◆ INSTRUCTIONS FOR THE TASK ◆
Reproduce the data word for word, starting at its first line and ending at the line that contains "Всё было сделано", with both of those lines included.

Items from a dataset
▽

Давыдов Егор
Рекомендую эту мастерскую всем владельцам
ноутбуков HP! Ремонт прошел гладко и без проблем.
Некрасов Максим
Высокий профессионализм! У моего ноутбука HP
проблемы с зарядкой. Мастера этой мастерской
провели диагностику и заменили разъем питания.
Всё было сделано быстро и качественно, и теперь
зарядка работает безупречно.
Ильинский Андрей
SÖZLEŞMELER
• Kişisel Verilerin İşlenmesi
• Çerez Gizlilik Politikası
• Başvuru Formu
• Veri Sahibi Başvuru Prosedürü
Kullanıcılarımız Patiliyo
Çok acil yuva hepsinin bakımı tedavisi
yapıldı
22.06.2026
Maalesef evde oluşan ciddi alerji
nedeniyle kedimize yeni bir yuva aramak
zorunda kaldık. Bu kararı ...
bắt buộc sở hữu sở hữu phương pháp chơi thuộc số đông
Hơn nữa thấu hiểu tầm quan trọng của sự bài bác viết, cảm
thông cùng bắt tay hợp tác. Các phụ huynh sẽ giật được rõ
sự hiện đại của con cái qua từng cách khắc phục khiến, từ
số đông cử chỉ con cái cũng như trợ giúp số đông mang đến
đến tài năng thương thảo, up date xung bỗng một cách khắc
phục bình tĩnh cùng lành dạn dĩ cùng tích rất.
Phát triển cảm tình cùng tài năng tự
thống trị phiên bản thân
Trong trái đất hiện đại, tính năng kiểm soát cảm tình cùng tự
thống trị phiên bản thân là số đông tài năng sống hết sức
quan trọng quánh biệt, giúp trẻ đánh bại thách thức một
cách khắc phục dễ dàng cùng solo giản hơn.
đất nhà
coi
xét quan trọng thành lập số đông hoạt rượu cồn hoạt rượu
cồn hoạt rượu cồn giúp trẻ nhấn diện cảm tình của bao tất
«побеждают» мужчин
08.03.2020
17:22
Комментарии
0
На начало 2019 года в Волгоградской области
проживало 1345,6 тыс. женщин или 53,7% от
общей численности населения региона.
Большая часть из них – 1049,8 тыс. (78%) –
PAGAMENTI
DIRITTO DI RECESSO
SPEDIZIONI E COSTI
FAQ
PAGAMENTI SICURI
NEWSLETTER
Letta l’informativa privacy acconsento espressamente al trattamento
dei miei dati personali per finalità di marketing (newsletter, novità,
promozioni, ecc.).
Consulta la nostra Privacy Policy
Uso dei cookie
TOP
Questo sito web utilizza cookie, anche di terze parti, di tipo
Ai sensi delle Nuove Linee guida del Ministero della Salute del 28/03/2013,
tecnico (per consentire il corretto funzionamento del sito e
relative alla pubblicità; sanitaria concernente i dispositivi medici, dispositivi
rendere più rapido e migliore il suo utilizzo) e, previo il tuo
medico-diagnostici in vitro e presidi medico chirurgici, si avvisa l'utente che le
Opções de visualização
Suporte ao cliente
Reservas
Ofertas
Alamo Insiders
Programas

△

◆ OUTPUT OF THE TASK ◆
Давыдов Егор
Рекомендую эту мастерскую всем владельцам
ноутбуков HP! Ремонт прошел гладко и без проблем.
Некрасов Максим
Высокий профессионализм! У моего ноутбука HP
проблемы с зарядкой. Мастера этой мастерской
провели диагностику и заменили разъем питания.
Всё было сделано быстро и качественно, и теперь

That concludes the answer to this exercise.